The blue dots help to put the findings into perspective by plotting the observed correlations between our observed pretreatment confounders and the outcome and treatment indicator. Here, these all fall into the range where our treatment effect is close to 0 and has a non-significant p-value. This suggests it is highly possible we left out an important unobserved confounder that might quickly make our estimated treatment effect basically null. An example unobserved confounder that might have correlations similar to the observed confounders shown would be family history of substance use or mental health problems.

Fig. 3
figure 3

The x-axis indicates the SMD of potential confounders, and the y-axis the correlation with the outcome. The black solid contours represent the size of the treatment effect, while the red dashed ones represent the p-value cut-offs (0.01, 0.05, 0.1 levels of significance). The blue dots represent the association of the confounders with the treatment and the outcome

Our findings in this case study are clearly very sensitive to unobserved confounders. As a consequence, considering an unobserved confounder would be negatively associated to the treatment (negative SMD on the baseline) on the range [0, 0.4] — possessed on the left side of the graph—, and a low/moderate association to the outcome (correlation with the outcome in the range [0, 0.4]), would influence the estimated causal treatment effect towards 0 value, with lower significance, and thus provide evidence that the days abstinent under A-CRA would not be considered significantly different compared to MET/CBT5.

7 Discussion/Conclusion

In this paper, we present a step-by-step guide to making inference on causal treatment effects using observational data. This tutorial represents an advancement over prior work Ali et al. (2016), Garrido et al. (2014), Lee and Little (2017), Olmos and Govindasamy (2015) in that we explicitly deal with addressing two key assumptions for PS methods (overlap and unobserved confounding) and recommend the use of multiple estimators for the potential PS and balancing weights in order to ultimately select the best method for a given study. It is difficult to be able to project which PS or balancing method will do best in any given study and thus, we believe it is better for it to become standard practice (before looking at any outcome models) to use multiple methods and carefully compare balance and ESS to select the one that is optimal.

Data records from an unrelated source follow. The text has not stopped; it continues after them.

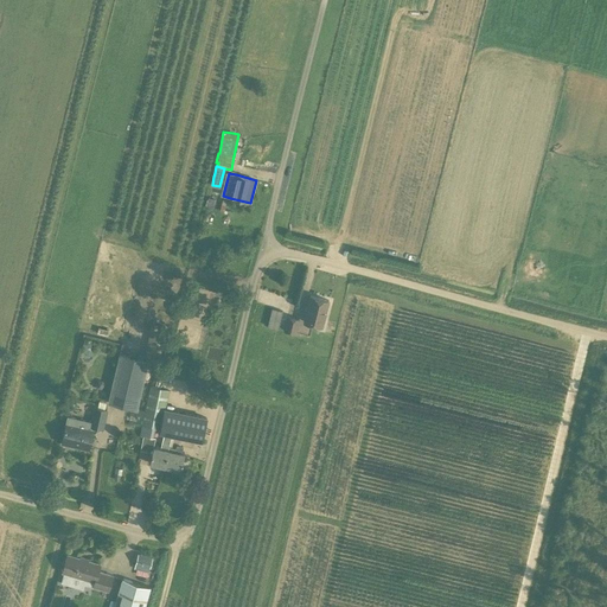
[(321,326),(328,300),(310,295),(302,321),(321,326)]
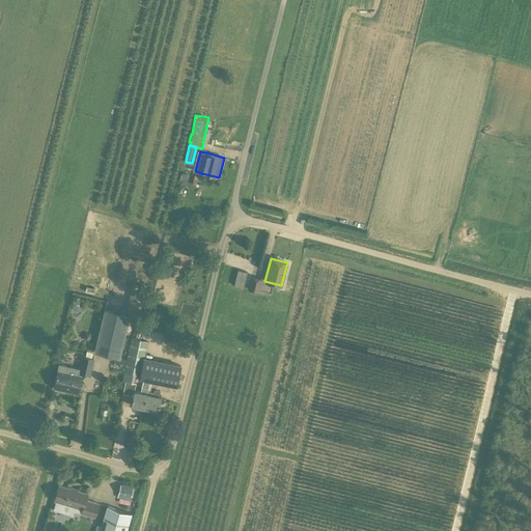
[(238,269),(233,284),(244,286),(247,271),(238,269)]
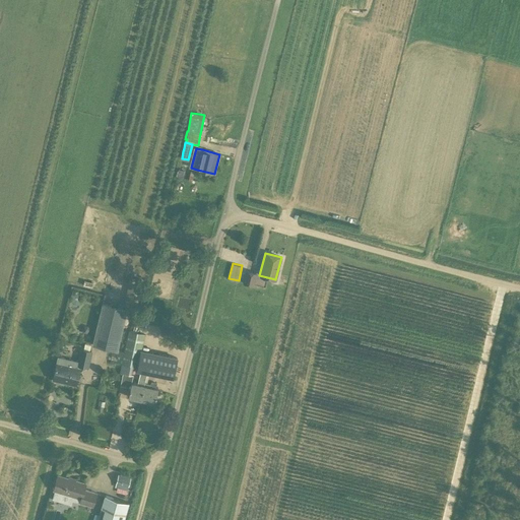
[(256,272),(246,270),(243,282),(253,285),(256,272)]
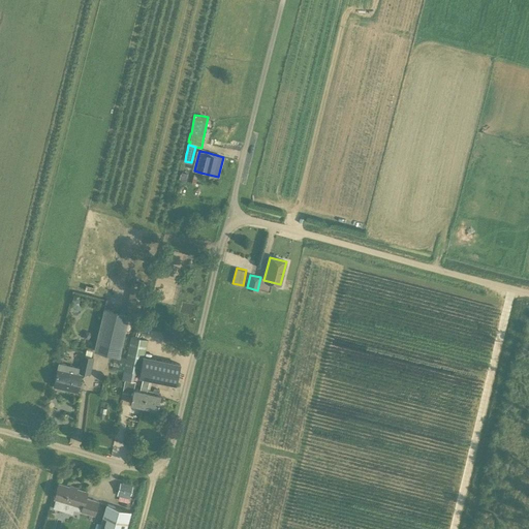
[(119,356),(129,314),(103,308),(93,350),(119,356)]
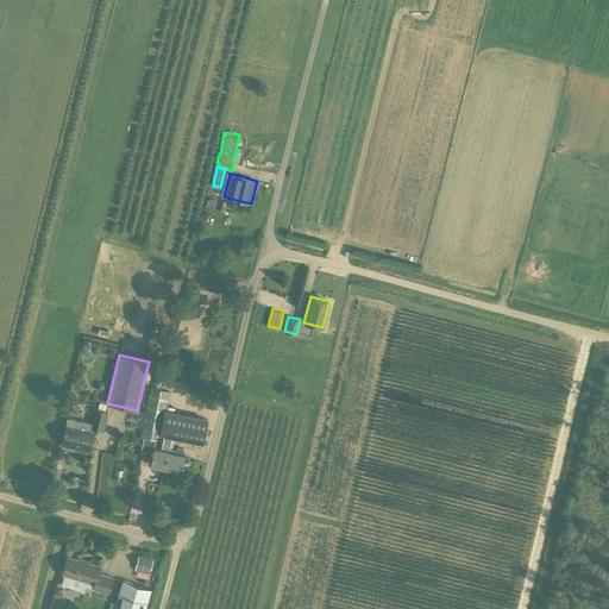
[(140,451),(152,453),(155,440),(159,441),(161,435),(163,435),(161,450),(155,447),(150,465),(180,472),(184,454),(188,440),(202,444),(208,418),(183,413),(167,409),(169,390),(151,387),(140,437),(143,437),(140,451)]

Observational studies are widely used in the research of causal treatment effects. Thus, the accurate estimation of the effect of interest is of primal importance. Since the treatment and control groups are not balanced a priori, unlike in a (large) RCT, PS and balancing weights are a useful tool for every researcher who wishes to make inference based on observational data.

Observational studies, though, can pose several challenges, including extreme values on baseline covariates in one group, as well as limitations related to sample size. When dealing with small samples, a case which is quite often when studying rare diseases, one should be careful with the number of confounders which one attempts to balance, because there is always the danger of model overfitting. Variable selection is beyond the scope of this tutorial. We used expert input and past literature to choose the covariates we are interested to control for in our case study, however, there is some literature covering the topic of variable selection for PS models Brookhart et al. (2006), Hirano and Imbens (2001).

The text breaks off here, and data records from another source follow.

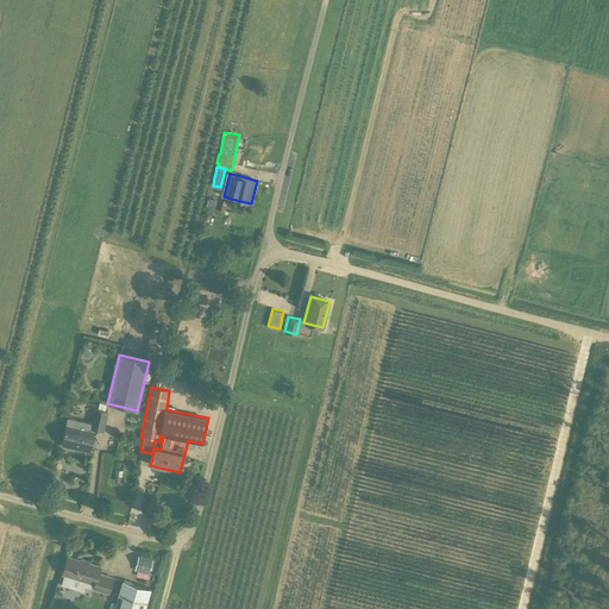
[(98,409),(94,425),(68,419),(62,445),(88,451),(94,428),(104,431),(107,412),(98,409)]
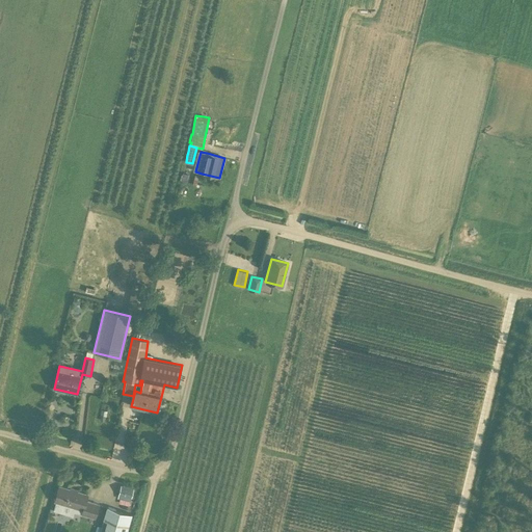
[(77,491),(77,489),(71,487),(70,489),(59,485),(54,502),(82,510),(81,513),(95,517),(99,504),(86,501),(87,495),(77,491)]
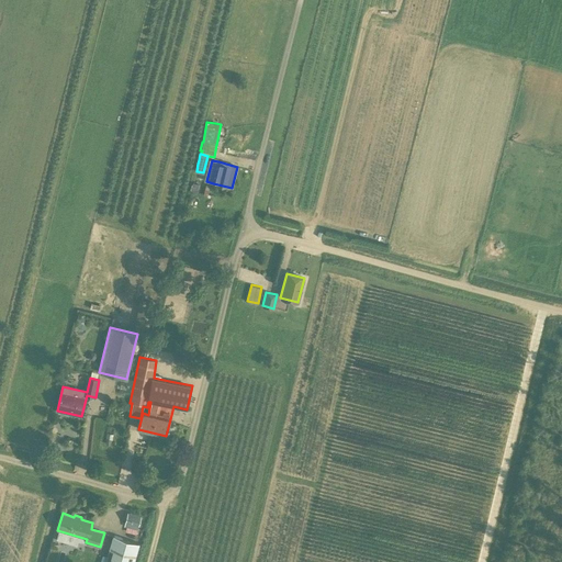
[(127,513),(124,526),(137,529),(141,516),(127,513)]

It is crucial to investigate the data a priori for potential overlapping or outliers issues, and adjust as needed. We highly recommend considering more than one method when it comes to algorithms that produce balancing weights and then evaluate the balance for each method and select the best performing one. Following outcome analysis it is important to perform an analysis of the sensitivity of the outcome estimation and significance to unobserved confounding, to access the generalization abilities of the outcome results.